*How to complete this task*. Your task is to restate every entry below word for word and omit the images.
Exercise input Block Start
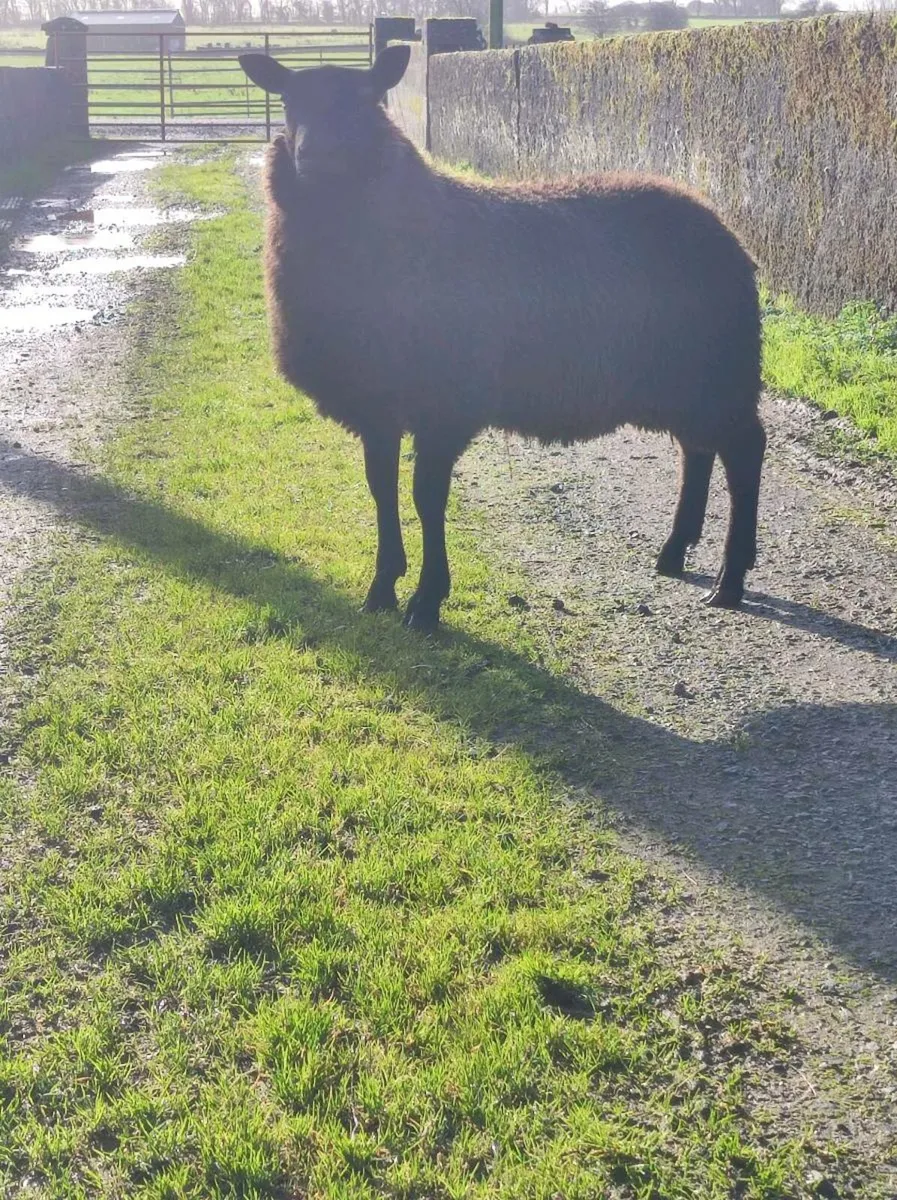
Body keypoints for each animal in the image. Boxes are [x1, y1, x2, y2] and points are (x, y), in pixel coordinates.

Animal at [239, 45, 766, 632]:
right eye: (289, 101)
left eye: (366, 100)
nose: (318, 155)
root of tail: (721, 227)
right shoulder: (377, 404)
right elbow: (381, 489)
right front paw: (382, 589)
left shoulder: (444, 402)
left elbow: (426, 497)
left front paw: (426, 602)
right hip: (686, 381)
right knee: (698, 451)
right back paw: (674, 553)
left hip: (717, 370)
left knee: (745, 451)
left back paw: (730, 580)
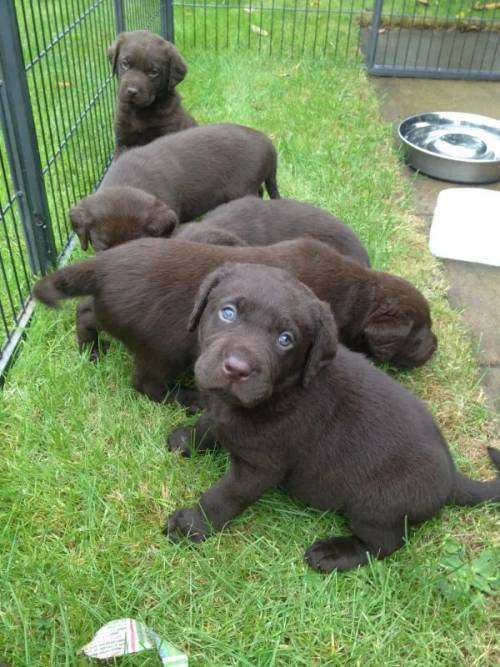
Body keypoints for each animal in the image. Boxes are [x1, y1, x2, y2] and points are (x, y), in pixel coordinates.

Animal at [165, 264, 500, 572]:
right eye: (228, 313)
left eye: (286, 339)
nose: (237, 368)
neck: (283, 391)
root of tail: (452, 478)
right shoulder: (219, 409)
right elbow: (207, 425)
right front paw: (186, 441)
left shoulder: (260, 468)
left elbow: (224, 496)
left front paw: (191, 525)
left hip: (375, 507)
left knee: (385, 545)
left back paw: (334, 554)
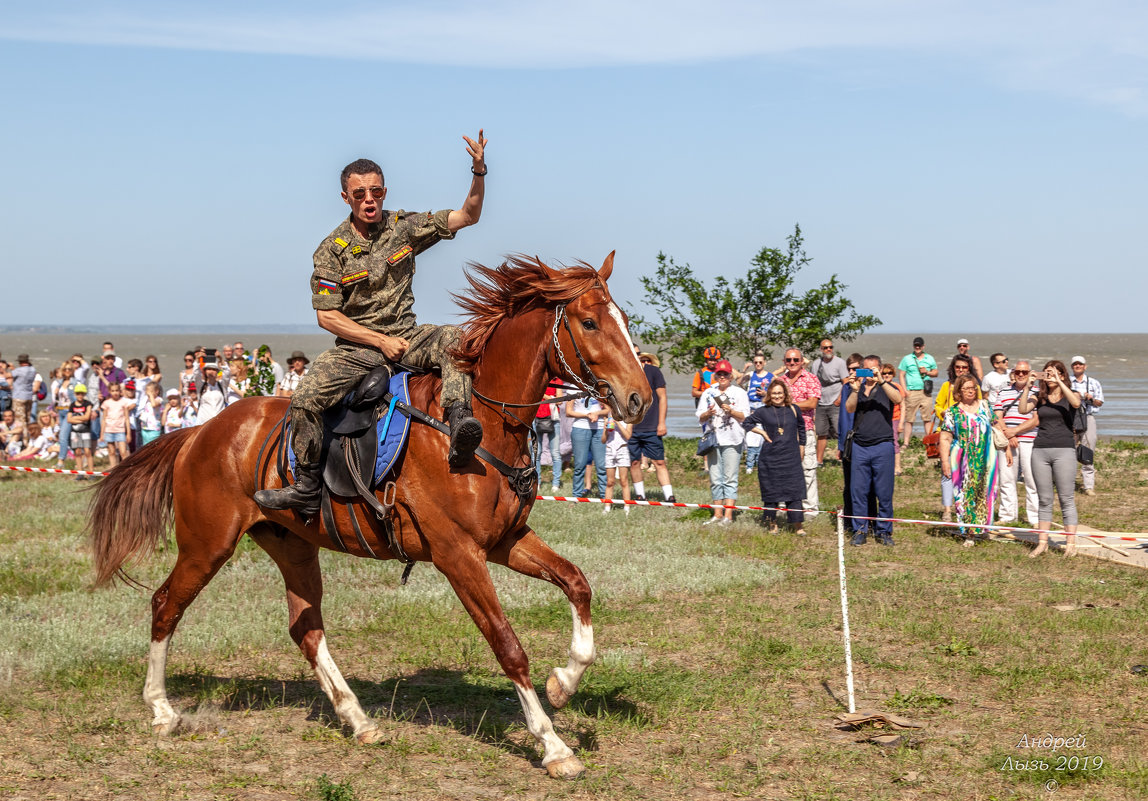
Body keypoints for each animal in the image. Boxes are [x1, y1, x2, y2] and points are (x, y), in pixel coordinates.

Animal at [84, 252, 652, 775]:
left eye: (621, 318)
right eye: (589, 322)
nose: (639, 398)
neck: (476, 428)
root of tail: (199, 431)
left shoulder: (504, 541)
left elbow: (577, 583)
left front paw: (564, 683)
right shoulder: (458, 555)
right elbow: (507, 645)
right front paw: (553, 745)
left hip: (292, 547)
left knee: (305, 629)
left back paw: (357, 719)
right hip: (207, 545)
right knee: (165, 605)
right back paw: (162, 710)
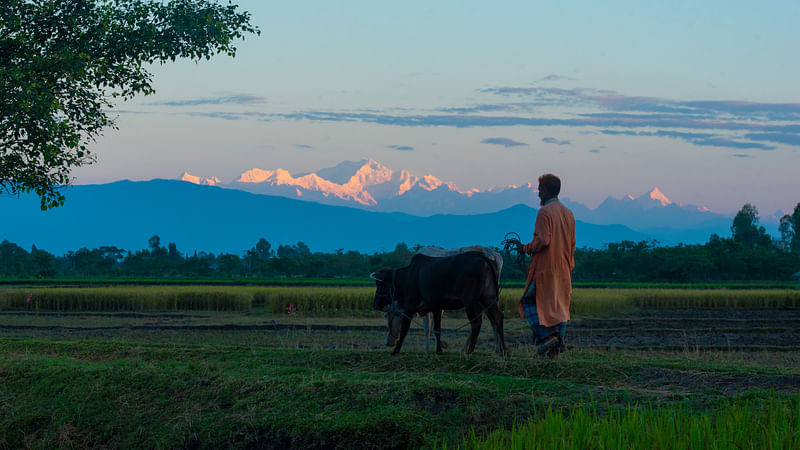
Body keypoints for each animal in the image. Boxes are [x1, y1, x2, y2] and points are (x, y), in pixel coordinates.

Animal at [370, 250, 506, 356]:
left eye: (379, 284)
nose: (375, 304)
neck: (405, 277)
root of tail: (483, 256)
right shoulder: (436, 308)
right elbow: (437, 329)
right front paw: (439, 350)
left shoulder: (409, 308)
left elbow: (404, 330)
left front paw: (395, 350)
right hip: (488, 297)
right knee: (497, 317)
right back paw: (504, 350)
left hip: (471, 301)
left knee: (477, 323)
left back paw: (469, 351)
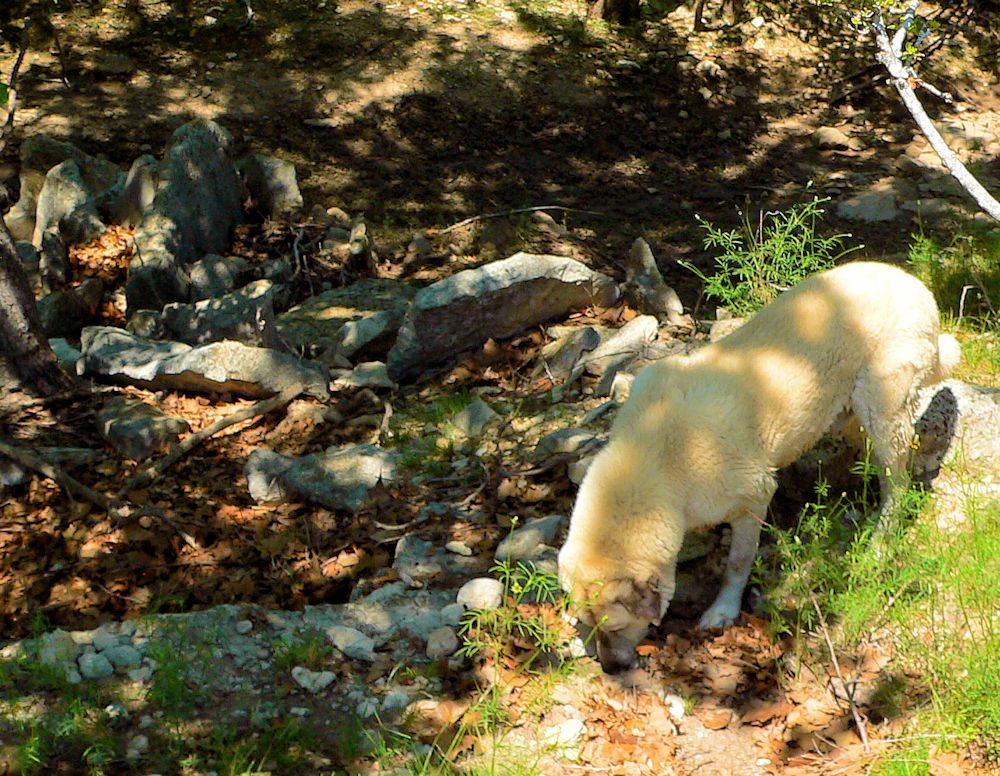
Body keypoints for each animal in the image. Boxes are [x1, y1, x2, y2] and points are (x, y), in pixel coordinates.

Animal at [564, 260, 960, 672]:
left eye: (616, 626)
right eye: (589, 625)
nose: (610, 669)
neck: (655, 454)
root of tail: (914, 283)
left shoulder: (753, 498)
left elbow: (737, 563)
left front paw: (723, 611)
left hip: (884, 404)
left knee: (897, 483)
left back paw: (879, 542)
Exercise input Block End
*Result*.
Body keypoints for each animal in the image. Boxes are [x1, y1, x2, y2] and points are (x, y), in pixel coordinates.

Animal at [239, 45, 766, 632]:
right eye: (289, 101)
left eye: (366, 100)
nose: (318, 155)
root of tail: (721, 227)
right shoulder: (377, 404)
right elbow: (381, 489)
right front paw: (382, 589)
left shoulder: (444, 402)
left elbow: (426, 497)
left front paw: (426, 602)
right hip: (686, 381)
right knee: (698, 451)
right back paw: (674, 553)
left hip: (717, 370)
left knee: (745, 451)
left back paw: (730, 580)
Body keypoints for each animal in the image. Boxes are [x1, y1, x2, y2] and points are (x, y), in pixel coordinates.

Animal at [165, 264, 500, 572]:
right eye: (228, 313)
left eye: (286, 339)
nose: (237, 368)
neck: (283, 391)
root of tail: (452, 478)
right shoulder: (219, 409)
right elbow: (207, 425)
right front paw: (186, 441)
left shoulder: (260, 468)
left elbow: (224, 496)
left front paw: (191, 525)
left hip: (375, 507)
left knee: (385, 545)
left back paw: (334, 554)
Body keypoints for each animal in the image. Boxes are [x1, y1, x2, y2] and points are (x, y), in pixel coordinates.

Animal at [84, 252, 652, 775]:
left eye: (621, 318)
right eye: (589, 322)
nose: (639, 398)
neck: (476, 428)
root of tail: (199, 431)
left shoulder: (504, 541)
left elbow: (577, 583)
left front paw: (564, 683)
right shoulder: (458, 555)
right elbow: (507, 645)
right front paw: (553, 745)
left hip: (292, 547)
left knee: (305, 629)
left back paw: (357, 719)
right hip: (207, 545)
right knee: (165, 605)
right back paw: (162, 710)
Body keypoints for each animal in the image. Boxes are [x1, y1, x2, y2] and points are (x, y), in pixel coordinates.

Animal at [370, 250, 506, 356]:
left eye: (379, 284)
nose: (375, 304)
neck: (405, 277)
root of tail: (483, 256)
right shoulder: (436, 308)
right elbow: (437, 329)
right front paw: (439, 350)
left shoulder: (409, 308)
left elbow: (404, 330)
left front paw: (395, 350)
right hip: (488, 297)
right knee: (497, 317)
right back paw: (504, 350)
left hip: (471, 301)
left knee: (477, 323)
left back paw: (469, 351)
Body keypoints for each animal in the image. Boxes are [x1, y1, x2, y2] and points are (x, y), in pixel coordinates.

Animal at [564, 260, 960, 672]:
left eye: (616, 626)
right eye: (589, 625)
nose: (610, 669)
neck: (655, 454)
root of tail: (914, 283)
left shoulder: (753, 498)
left elbow: (737, 563)
left front paw: (723, 611)
left hip: (884, 404)
left knee: (897, 483)
left back paw: (879, 542)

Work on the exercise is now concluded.